(Beginning of Document text)

What You Actually Get

Six approaches to moral reasoning. Each gets something right. Here is exactly what each one gives you, what it misses, and where the Moral Hierarchy Framework fills the gaps.

"Most AI moral reasoning works like a referee who calls fouls but never learned what sport is being played."

Quick Reference: Feature Matrix

Every row is an approach. Every column is a capability. Green means it has it. Red means it doesn't. Amber means it has something close.

Approach Hierarchy Stakeholders Residue Questions Exceptions Multi-root
Delphi No No No No No No
MoReBench No Partial No No No No
Social Chemistry No Implicit No No Partial No
Norm Bank No No No No No No
Foundation Alignment Yes No No No Yes No
MHF (ours) Yes Yes Yes Yes Yes Yes

Approach-by-Approach Breakdown

Click any card to expand the full analysis. Each card shows what you get, what you miss, where we agree, and where we differ -- with actual numbers from our test suite.

(End of Document text)

**Questions**:
A. On the moral reasoning comparison page, what does amber mean in the feature matrix?
B. On the moral reasoning comparison page, swap "referee" for "umpire" and write out the passage that begins at "What You Actually" and stops after "has something close.".
C. Write the next part of the moral reasoning comparison page, picking up after its last sentence.
The listing that comes next isn't needed.

(Beginning of Records provided)

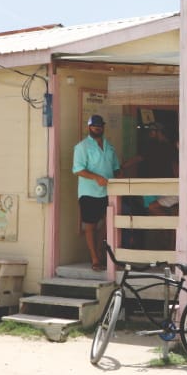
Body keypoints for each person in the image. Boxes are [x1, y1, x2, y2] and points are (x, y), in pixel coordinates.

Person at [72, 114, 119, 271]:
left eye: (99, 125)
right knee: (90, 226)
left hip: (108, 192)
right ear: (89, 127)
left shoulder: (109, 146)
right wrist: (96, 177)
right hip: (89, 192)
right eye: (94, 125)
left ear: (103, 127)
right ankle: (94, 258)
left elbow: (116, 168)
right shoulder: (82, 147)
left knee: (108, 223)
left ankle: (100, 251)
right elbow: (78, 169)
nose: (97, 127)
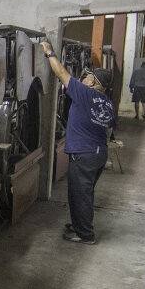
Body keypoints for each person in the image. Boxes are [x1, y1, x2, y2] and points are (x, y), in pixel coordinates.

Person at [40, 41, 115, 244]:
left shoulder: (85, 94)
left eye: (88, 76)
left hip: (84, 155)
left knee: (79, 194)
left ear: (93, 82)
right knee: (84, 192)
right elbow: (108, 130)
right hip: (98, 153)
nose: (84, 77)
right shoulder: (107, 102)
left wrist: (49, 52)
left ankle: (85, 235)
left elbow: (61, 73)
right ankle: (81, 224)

(End of Records provided)
(Beginning of Records provided)

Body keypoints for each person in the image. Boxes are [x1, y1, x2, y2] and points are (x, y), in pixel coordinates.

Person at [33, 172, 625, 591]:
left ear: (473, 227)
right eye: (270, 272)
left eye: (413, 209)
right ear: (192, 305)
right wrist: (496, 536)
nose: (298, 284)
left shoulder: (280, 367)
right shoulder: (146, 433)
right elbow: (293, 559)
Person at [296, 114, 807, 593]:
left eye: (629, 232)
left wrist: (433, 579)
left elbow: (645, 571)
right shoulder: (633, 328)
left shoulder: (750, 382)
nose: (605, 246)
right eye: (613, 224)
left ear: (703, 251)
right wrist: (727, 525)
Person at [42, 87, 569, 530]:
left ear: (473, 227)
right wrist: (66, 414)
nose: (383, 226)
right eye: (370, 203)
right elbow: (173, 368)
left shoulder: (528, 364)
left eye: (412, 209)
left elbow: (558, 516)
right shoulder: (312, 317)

(End of Records provided)

**Answers in order**:
A. It means the approach has something close to that capability.

B.
What You Actually Get

Six approaches to moral reasoning. Each gets something right. Here is exactly what each one gives you, what it misses, and where the Moral Hierarchy Framework fills the gaps.

"Most AI moral reasoning works like a umpire who calls fouls but never learned what sport is being played."

Quick Reference: Feature Matrix

Every row is an approach. Every column is a capability. Green means it has it. Red means it doesn't. Amber means it has something close.

C.
D

Delphi (Allen AI)

Flat moral judgment -- good / bad / neutral

What you get

  • Instant good/bad/neutral classification
  • Trained on 1.7M crowdsourced judgments
  • Captures broad cultural consensus
  • Fast, simple, deployable

What you miss

  • Why the action is good or bad
  • For whom -- which stakeholders are affected
  • Under what hierarchy -- whose moral framework
  • Exception logic -- when rules bend
  • Moral residue -- what's lost in the tradeoff

Where we agree

  • 92.9% direction match on satisfaction scores (Social Chemistry comparison)
  • Clear cases -- "don't murder," "help people in need" -- consensus is consensus
  • Delphi's data (Norm Bank, Social Chemistry) bootstraps our secular baseline weights

Where we differ

  • Contested cases -- we add structure, they add a label
  • "It's wrong to steal" is their final answer. Ours is: "steal, with residue 0.90, and here are the restorative actions"
  • We produce different answers for different moral communities. They produce one answer for everyone.
M

MoReBench (Rubric Scoring)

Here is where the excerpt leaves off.